Yuval Dror
Written by Yuval Dror

Practical Elasticsearch Anomaly Detection Made Powerful with Anodot

Elasticsearch is a great document store that employs the powerful Lucene search engine. The ELK stack provides a complete solution for fetching, storing and visualizing all kinds of structured and unstructured data. ELK has been traditionally used for log collection and analysis, but it is also often used for collecting business and application data, such as transactions, user events and more.

At Anodot, we use Elasticsearch to store the metadata describing all of the anomalies our system discovers across all of our customers. We index and query millions of documents every day to alert our customers to and provide visualizations of those anomalies, as an integral part of our anomaly detection solution. Below is a diagram illustrating the Anodot system architecture.

Anodot system architecture

Detecting and investigating issues that are somehow hidden within the huge amount of documents is a difficult task, especially if you don’t know what to look for beforehand. For example, a glitch in one of our own algorithms can lead to a sharp increase (or decrease) in the number of anomalies our system discovers and alerts on for our customers. To minimize the possible damage this kind of a glitch could cause to our customers, we query the data we store in Elasticsearch to create metrics which we then feed into our own anomaly detection system, as seen in the illustration below. This allows us to find anomalies in our own data so we can quickly fix any glitches and keep our system running smoothly for our customers.

elasticsearch anomaly detection

Harnessing Elasticsearch for Anomaly Detection

We have found that using our own anomaly detection system to find anomalies, alert in real time and correlate events using data queried from Elasticsearch or other backend systems is ridiculously easy and highly effective, and can be applied to pretty much any data stored in Elasticsearch. Many of our customers have also found it convenient and simple to store data on Elasticsearch and query it for anomaly detection by Anodot, where it is then correlated with data from additional sources like Google Analytics, BigQuery, Redshift and more.

Elasticsearch recently released an anomaly detection solution, which is a basic tool for anyone storing data in Elasticsearch. However, as seen in the diagram above, it is so simple to integrate data from Elasticsearch into Anodot together with all of your other data sources, for the added benefit that Anodot’s robust solution discovers multivariate anomalies, correlating data from multiple sources.

::::

Answer from the Elasticsearch article:
(a) What does Anodot store in Elasticsearch?
(b) What can a glitch in one of Anodot's own algorithms lead to?
(c) Which additional sources does the article name for correlating data queried from Elasticsearch?
The items that follow are separate material, unrelated to the Elasticsearch article.

**Material shown:**

::::

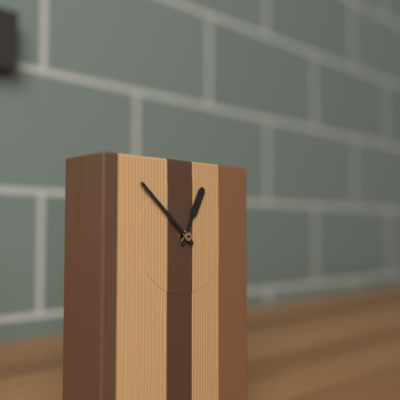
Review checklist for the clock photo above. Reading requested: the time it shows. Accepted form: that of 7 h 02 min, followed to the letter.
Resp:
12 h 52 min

::::

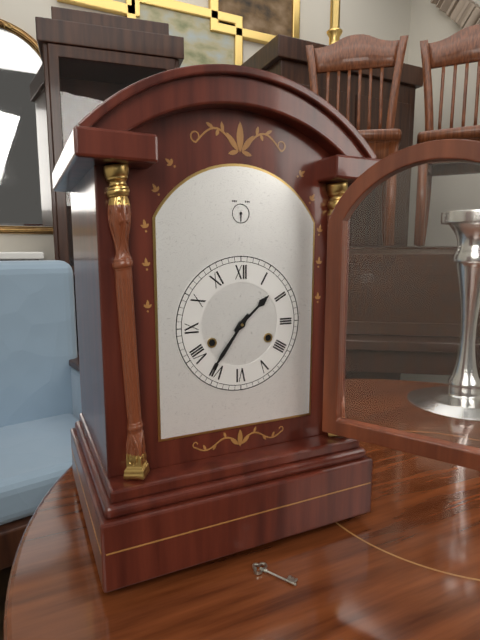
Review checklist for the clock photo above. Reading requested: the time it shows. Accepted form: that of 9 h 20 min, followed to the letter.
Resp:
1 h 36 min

::::

**Task result:**
(a) The metadata describing all of the anomalies its system discovers across all of its customers.
(b) A sharp increase (or decrease) in the number of anomalies the system discovers and alerts on for customers.
(c) Google Analytics, BigQuery and Redshift.